Football : le Sénégal conteste devant le TAS le retrait de son titre à la CAN et dénonce un « braquage administratif »

Partager sur:

Coupe d’Afrique des Nations de la CAF – Maroc 2025 – Finale – Sénégal v Maroc
PHOTO DE FICHIER : Football – Coupe d’Afrique des Nations – Maroc 2025 – Finale – Sénégal contre Maroc – Stade Prince Moulay Abdellah, Rabat, Maroc – 18 janvier 2026 Le Sénégalais Sadio Mane soulève le trophée avec ses coéquipiers lors de la célébration de leur victoire à la Coupe d’Afrique des Nations REUTERS/Amr Abdallah Dalsh/File Photo

Le Sénégal ne décolère pas. La Fédération sénégalaise de football (FSF) a officiellement saisi le Tribunal arbitral du sport (TAS) après la décision controversée de la Confédération africaine de football (CAF) de lui retirer le titre de la Coupe d’Afrique des nations (CAN) au profit du Maroc. Une décision que le président de la FSF, Abdoulaye Fall, a qualifiée jeudi à Paris de « braquage administratif ».

 Lors d’une conférence de presse, le dirigeant sénégalais a dénoncé « une injustice flagrante » et assuré que son instance entendait mener « un combat sans relâche » pour faire rétablir les résultats du terrain. « Face à ce qui s’apparente au braquage administratif le plus grossier de l’histoire de notre sport, le Sénégal refuse la fatalité. Ce combat dépasse le cadre du jeu : il s’agit de défendre l’honneur de nos joueurs et la crédibilité du football », a-t-il déclaré.

Une décision contestée de la CAF

 Au cœur du litige, la décision rendue le 17 mars par le jury d’appel de la CAF. Celui-ci a infligé une défaite par forfait au Sénégal lors de la finale disputée en janvier, au motif que les Lions de la Teranga avaient quitté la pelouse en cours de match. Une sanction lourde, assortie de l’attribution du titre au Maroc.
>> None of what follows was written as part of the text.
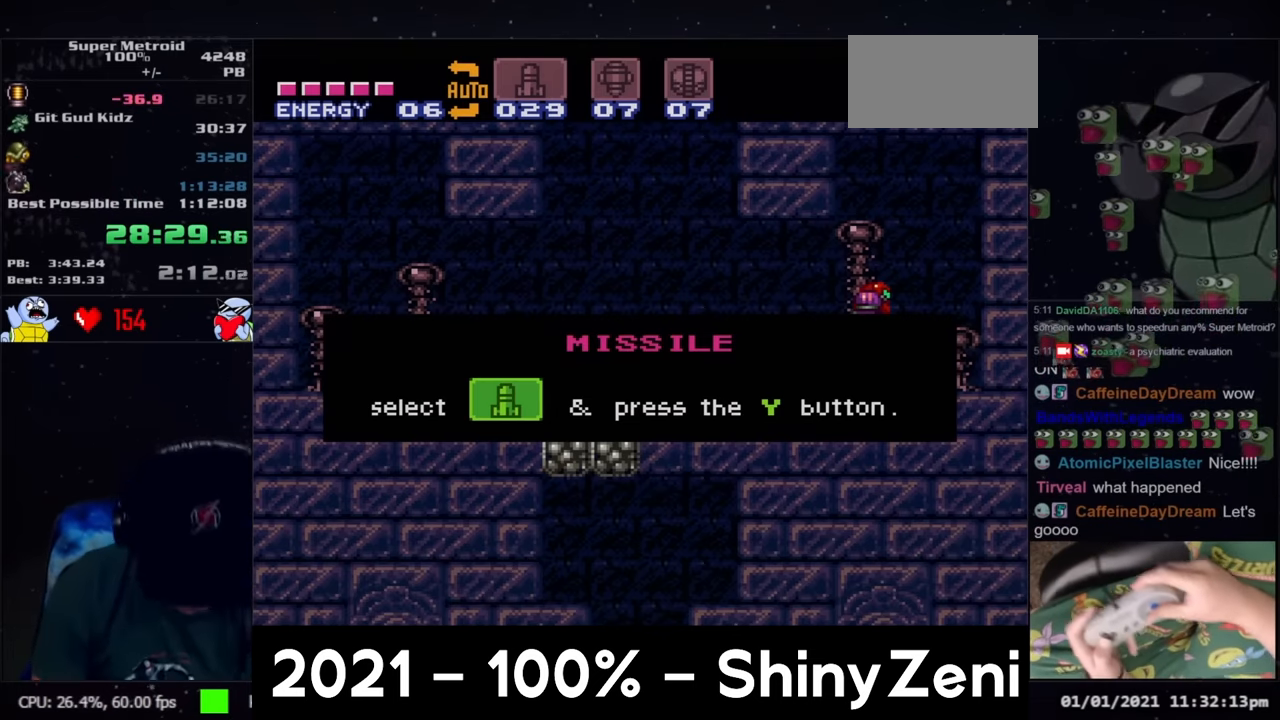
{"buttons": [], "events": []}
Pourtant, selon la version sénégalaise, les joueurs étaient revenus sur le terrain après une interruption d’environ quinze minutes, avant de s’imposer finalement en prolongation (1-0). Une issue sportive que la FSF considère comme seule légitime.
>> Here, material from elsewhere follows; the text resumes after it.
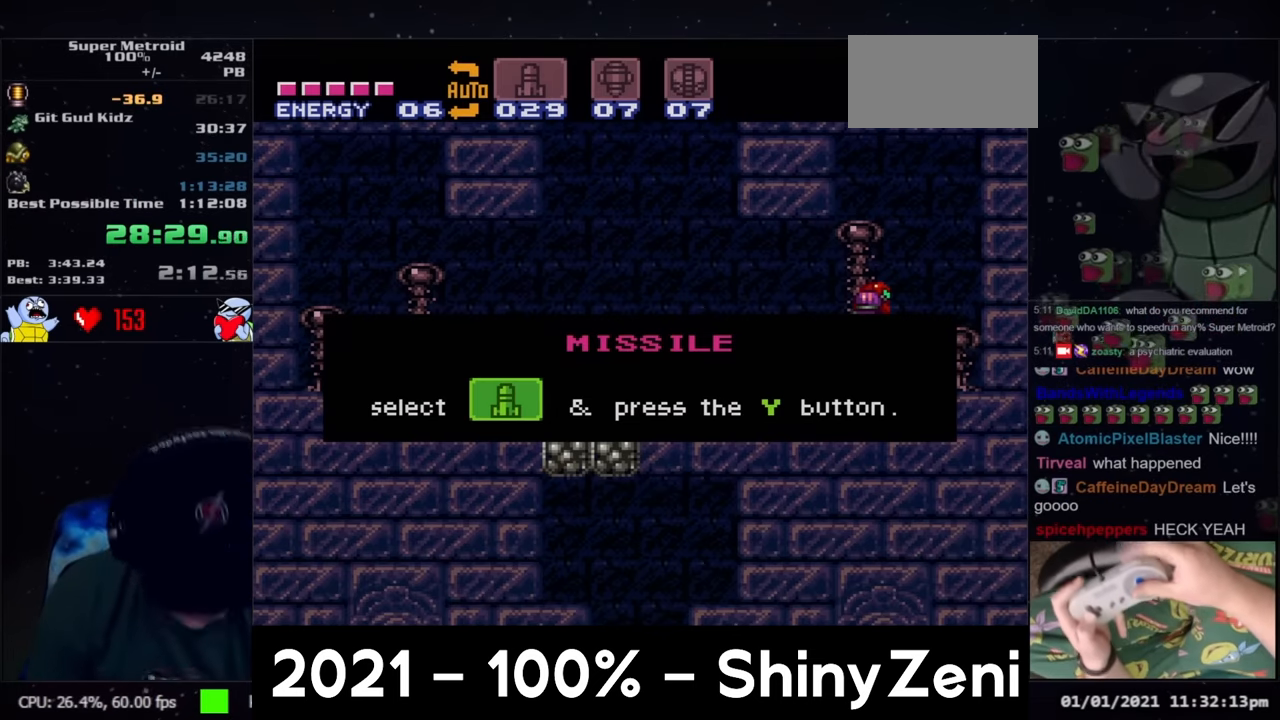
{"buttons": [], "events": []}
Le TAS a confirmé mercredi avoir enregistré l’appel introduit par la Fédération sénégalaise, ouvrant la voie à une bataille juridique aux enjeux majeurs.
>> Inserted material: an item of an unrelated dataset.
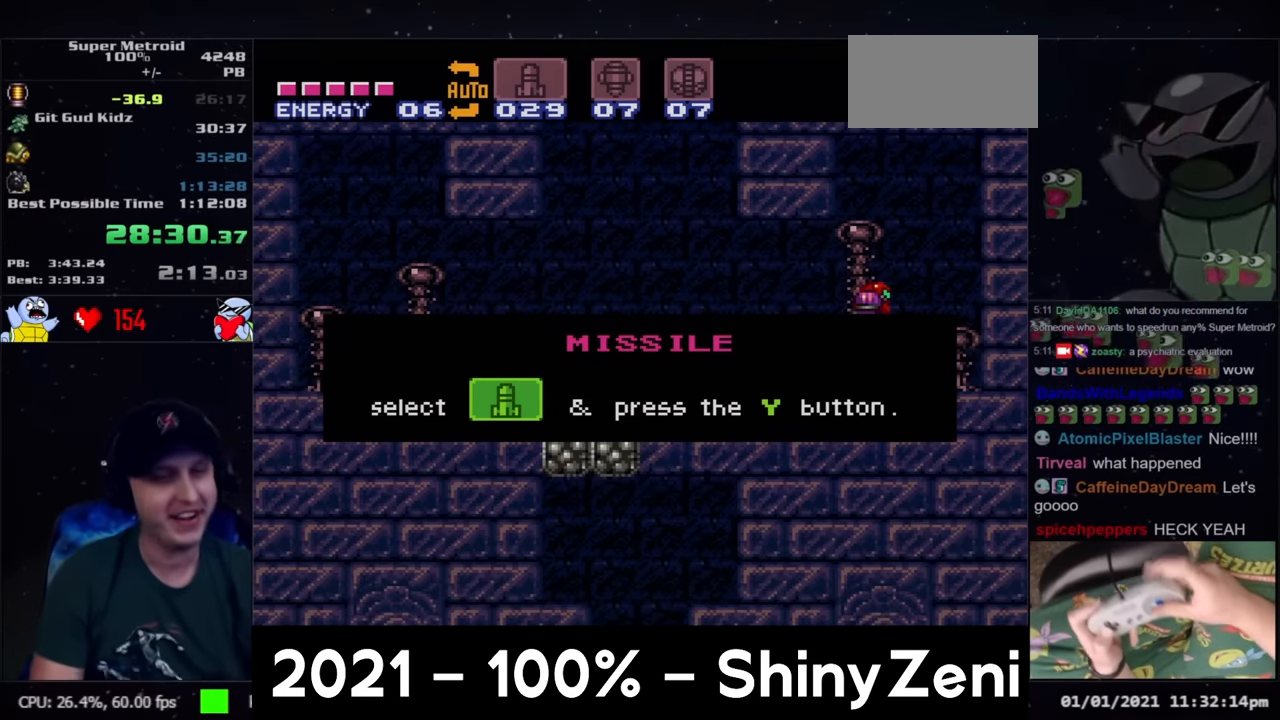
{"buttons": [], "events": []}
Une « croisade » judiciaire internationale

Pour défendre sa position, la FSF a constitué un collectif de six avocats spécialisés en droit du sport, chargés de plaider sa cause devant le TAS, basé à Lausanne, en Suisse. Parmi eux, l’avocat espagnol Juan de Dios Crespo Pérez, figure reconnue dans les contentieux sportifs internationaux.

« Cette affaire dépasse le seul cadre africain. C’est l’intégrité du football mondial qui est en jeu. La décision à venir pourrait faire jurisprudence », a-t-il estimé, se disant « confiant » quant à l’issue de la procédure.

Son confrère suisse, Serge Vittoz, a précisé que les délais habituels devant le TAS varient entre neuf et douze mois. Toutefois, la FSF souhaite obtenir une procédure accélérée afin de trancher le litige dans un délai plus court, possiblement deux mois, sous réserve de l’accord de toutes les parties.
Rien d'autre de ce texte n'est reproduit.